##### Data listing #####

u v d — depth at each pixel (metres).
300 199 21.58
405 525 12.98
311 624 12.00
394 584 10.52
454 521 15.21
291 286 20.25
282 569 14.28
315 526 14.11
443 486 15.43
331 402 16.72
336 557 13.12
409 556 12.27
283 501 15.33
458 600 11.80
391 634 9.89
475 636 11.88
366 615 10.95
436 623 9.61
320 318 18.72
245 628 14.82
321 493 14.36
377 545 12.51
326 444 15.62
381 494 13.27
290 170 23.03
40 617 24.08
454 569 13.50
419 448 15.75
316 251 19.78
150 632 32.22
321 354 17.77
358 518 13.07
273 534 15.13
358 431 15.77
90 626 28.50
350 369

#####

• Work required: Please return the lines above that run from the line containing "283 501 15.33" to the line containing "358 518 13.07", inclusive, exactly and with no other lines.

• Task response:
283 501 15.33
458 600 11.80
391 634 9.89
475 636 11.88
366 615 10.95
436 623 9.61
320 318 18.72
245 628 14.82
321 493 14.36
377 545 12.51
326 444 15.62
381 494 13.27
290 170 23.03
40 617 24.08
454 569 13.50
419 448 15.75
316 251 19.78
150 632 32.22
321 354 17.77
358 518 13.07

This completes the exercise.